Katakanlah kepada wanita yang beriman: “Hendaklah mereka menahan pandangannya,
dan kemaluannya.” (QS. An Nur: 30-31).
Lelaki muslim dilarang memandang wanita yang tidak halal baginya dengan
sengaja, baik dengan atau tanpa syahwat. Jika dengan syahwat atau untuk
bernikmat-nikmat maka lebih terlarang lagi. Adapun jika tidak sengaja maka
tidak masalah. Dari Jarir bin Abdullah radhiyallahu‘anhu berkata,
سَأَلْتُ رَسُولَ اللَّهِ -صلى الله عليه وسلم- عَنْ نَظَرِ الْفُجَاءَةِ
فَأَمَرَنِى أَنْ أَصْرِفَ بَصَرِى
“Aku bertanya kepada Rasulullah shallallahu‘alaihi wasallam mengenai
pandangan yang tidak di sengaja. Beliau memerintahkanku untuk memalingkan
pandanganku” (HR. Muslim no. 2159).
Beliau juga bersabda dalam hadits yang telah lalu:
فزنا العينِ النظرُ
“zina mata adalah memandang”
Adapun wanita muslimah, dilarang memandang lelaki dengan syahwat dan boleh
memandang lelaki jika tanpa syahwat. Karena terdapat hadits dalam Shahihain:
أن عائشة رضي الله عنها كانت تنظر إلى الحبشة وهم يلعبون ، وكان النبي صَلَّى
اللَّهُ عَلَيْهِ وَسَلَّمَ يسترها عنهم
“Aisyah Radhiallahu’anha pernah melihat orang-orang Habasyah bermain di
masjid dan Nabi Shalallahu’alahi Wasallam membentangkan sutrah agar mereka
tidak melihat ‘Aisyah“. (Muttafaqun ‘alaih)
Syaikh Abdul Aziz bin Baz mengatakan, “mengenai wanita yang memandang
lelaki tanpa syahwat dan tanpa bernikmat-nikmat, sebatas apa yang di atas pusar
dan di bawah paha, ini tidak mengapa. Karena Nabi Shallallahu’alaihi
Wasallam mengizinkan ‘Aisyah melihat orang-orang Habasyah. Karena para
wanita itu juga selalu pergi ke pasar yang di dalamnya ada lelaki dan wanita.
Mereka juga shalat di masjid bersama para lelaki sehingga bisa melihat para
lelaki. Semua ini hukumnya boleh. Kecuali mengkhususkan diri dalam memandang
sehingga terkadang menimbulkan fitnah atau syahwat atau berlezat-lezat, yang
demikian barulah terlarang” (Fatawa Nurun ‘alad Darb, http://www.binbaz.org.sa/mat/11044).

Butir data:

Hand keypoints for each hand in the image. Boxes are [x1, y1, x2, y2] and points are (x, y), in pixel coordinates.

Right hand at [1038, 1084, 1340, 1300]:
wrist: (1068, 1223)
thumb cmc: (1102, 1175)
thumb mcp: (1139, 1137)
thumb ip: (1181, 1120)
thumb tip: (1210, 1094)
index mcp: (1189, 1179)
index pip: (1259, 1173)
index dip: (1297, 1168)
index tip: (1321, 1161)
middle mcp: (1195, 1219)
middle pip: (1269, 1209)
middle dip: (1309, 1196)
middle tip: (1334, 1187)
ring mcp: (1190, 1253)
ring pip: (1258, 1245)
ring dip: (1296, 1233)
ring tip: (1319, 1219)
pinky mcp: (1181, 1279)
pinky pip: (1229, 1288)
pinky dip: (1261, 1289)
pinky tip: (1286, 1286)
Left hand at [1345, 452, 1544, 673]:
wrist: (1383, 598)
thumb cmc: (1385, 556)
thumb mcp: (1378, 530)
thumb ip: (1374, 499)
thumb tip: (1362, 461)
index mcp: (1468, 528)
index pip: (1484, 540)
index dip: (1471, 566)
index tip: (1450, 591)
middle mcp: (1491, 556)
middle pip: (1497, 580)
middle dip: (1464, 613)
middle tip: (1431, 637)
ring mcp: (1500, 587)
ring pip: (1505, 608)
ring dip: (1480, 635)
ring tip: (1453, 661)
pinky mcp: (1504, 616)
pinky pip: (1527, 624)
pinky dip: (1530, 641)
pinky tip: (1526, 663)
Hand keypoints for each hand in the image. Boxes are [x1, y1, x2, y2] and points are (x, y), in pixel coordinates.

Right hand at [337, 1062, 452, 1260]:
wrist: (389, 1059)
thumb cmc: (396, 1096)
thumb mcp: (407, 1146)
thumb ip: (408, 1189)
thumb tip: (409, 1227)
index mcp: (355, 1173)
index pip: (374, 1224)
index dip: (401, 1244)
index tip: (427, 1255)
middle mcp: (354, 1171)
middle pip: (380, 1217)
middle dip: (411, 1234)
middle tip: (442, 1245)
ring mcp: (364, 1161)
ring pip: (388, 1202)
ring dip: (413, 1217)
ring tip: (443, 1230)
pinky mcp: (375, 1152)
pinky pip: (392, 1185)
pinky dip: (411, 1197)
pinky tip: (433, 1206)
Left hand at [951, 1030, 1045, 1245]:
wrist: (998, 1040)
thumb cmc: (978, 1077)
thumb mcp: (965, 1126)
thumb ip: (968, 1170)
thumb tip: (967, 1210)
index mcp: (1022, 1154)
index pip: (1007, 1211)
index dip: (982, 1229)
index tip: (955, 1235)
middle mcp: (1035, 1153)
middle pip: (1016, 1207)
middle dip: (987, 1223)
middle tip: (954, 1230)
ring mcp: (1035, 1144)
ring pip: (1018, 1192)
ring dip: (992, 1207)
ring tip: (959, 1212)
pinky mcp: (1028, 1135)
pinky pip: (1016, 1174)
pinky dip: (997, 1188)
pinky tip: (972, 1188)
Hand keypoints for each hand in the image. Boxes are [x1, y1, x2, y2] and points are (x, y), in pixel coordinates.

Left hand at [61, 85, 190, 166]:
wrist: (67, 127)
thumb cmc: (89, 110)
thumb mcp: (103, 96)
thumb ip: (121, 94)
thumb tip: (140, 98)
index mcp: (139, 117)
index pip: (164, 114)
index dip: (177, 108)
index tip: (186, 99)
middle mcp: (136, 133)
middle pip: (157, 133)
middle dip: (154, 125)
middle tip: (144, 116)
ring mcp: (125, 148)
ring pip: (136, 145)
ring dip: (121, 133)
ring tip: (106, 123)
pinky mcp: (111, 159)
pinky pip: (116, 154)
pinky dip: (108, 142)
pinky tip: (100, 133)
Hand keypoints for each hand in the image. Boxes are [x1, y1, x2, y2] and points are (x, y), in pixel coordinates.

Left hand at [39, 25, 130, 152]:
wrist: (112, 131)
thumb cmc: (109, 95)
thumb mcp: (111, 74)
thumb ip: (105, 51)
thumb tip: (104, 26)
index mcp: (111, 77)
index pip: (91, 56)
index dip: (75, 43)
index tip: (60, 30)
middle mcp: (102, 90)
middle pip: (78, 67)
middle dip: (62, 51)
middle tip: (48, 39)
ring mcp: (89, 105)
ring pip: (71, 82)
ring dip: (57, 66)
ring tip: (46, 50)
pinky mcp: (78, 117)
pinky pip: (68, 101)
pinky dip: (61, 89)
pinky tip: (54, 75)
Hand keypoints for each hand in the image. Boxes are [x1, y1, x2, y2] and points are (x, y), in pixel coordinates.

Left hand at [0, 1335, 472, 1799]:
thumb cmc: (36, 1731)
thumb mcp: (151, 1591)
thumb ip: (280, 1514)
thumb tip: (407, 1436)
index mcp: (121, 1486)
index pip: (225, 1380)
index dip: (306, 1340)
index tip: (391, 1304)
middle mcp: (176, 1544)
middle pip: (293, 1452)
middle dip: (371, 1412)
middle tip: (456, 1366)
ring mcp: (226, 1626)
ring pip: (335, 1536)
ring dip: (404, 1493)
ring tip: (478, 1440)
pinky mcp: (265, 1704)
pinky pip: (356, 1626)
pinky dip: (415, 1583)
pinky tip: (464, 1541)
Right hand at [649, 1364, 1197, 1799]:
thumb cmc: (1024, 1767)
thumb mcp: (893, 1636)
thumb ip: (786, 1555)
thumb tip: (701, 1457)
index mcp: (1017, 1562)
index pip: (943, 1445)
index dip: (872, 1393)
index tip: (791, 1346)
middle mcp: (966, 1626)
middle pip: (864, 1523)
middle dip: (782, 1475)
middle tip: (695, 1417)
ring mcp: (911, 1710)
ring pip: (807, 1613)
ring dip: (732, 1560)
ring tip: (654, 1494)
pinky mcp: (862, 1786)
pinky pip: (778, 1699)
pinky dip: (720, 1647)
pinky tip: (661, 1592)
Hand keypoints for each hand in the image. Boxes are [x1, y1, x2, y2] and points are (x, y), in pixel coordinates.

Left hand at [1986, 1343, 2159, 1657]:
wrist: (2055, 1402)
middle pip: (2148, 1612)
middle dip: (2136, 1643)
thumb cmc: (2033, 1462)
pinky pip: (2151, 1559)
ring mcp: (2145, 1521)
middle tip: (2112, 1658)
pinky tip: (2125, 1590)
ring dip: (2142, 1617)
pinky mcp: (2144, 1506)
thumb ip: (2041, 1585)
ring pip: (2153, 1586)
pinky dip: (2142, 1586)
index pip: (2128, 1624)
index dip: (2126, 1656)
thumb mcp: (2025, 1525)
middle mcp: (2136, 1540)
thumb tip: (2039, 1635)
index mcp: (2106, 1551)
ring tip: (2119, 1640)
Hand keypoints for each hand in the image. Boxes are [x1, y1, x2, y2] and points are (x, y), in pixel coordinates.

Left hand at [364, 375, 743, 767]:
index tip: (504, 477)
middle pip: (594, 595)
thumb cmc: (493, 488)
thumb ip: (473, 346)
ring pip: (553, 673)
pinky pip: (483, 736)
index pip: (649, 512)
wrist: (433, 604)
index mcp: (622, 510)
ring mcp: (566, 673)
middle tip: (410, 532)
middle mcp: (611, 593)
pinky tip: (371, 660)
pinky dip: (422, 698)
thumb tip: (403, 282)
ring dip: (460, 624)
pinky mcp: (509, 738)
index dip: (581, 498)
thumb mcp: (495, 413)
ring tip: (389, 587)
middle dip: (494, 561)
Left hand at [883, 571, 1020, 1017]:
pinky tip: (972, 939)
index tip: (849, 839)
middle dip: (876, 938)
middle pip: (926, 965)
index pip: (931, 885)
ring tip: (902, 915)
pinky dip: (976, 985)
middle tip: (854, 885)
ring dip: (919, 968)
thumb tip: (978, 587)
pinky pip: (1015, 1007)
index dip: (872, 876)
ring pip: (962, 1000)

Tugas 1: Ulangi kata demi kata bagian kutipan tentang menahan pandangan, mulai dari "Katakanlah kepada wanita" sampai dengan "Muslim no. 2159).".
Tugas 2:
Jawab pertanyaan berikut berdasarkan kutipan tentang menahan pandangan.
(a) Apa yang diperintahkan Rasulullah kepada Jarir bin Abdullah mengenai pandangan yang tidak disengaja?
(b) Menurut hadits yang dikutip, apa yang disebut "zina mata"?
(c) Menurut Syaikh Abdul Aziz bin Baz, dalam keadaan apa wanita yang memandang lelaki menjadi terlarang?
Materi tersebut tidak berperan sama sekali dalam pengerjaan ini.

Jawaban 1:
Katakanlah kepada wanita yang beriman: “Hendaklah mereka menahan pandangannya,
dan kemaluannya.” (QS. An Nur: 30-31).
Lelaki muslim dilarang memandang wanita yang tidak halal baginya dengan
sengaja, baik dengan atau tanpa syahwat. Jika dengan syahwat atau untuk
bernikmat-nikmat maka lebih terlarang lagi. Adapun jika tidak sengaja maka
tidak masalah. Dari Jarir bin Abdullah radhiyallahu‘anhu berkata,
سَأَلْتُ رَسُولَ اللَّهِ -صلى الله عليه وسلم- عَنْ نَظَرِ الْفُجَاءَةِ
فَأَمَرَنِى أَنْ أَصْرِفَ بَصَرِى
“Aku bertanya kepada Rasulullah shallallahu‘alaihi wasallam mengenai
pandangan yang tidak di sengaja. Beliau memerintahkanku untuk memalingkan
pandanganku” (HR. Muslim no. 2159).

Jawaban 2:
(a) Beliau memerintahkannya untuk memalingkan pandangannya.
(b) Zina mata adalah memandang.
(c) Terlarang jika wanita mengkhususkan diri dalam memandang hingga terkadang menimbulkan fitnah, syahwat, atau berlezat-lezat.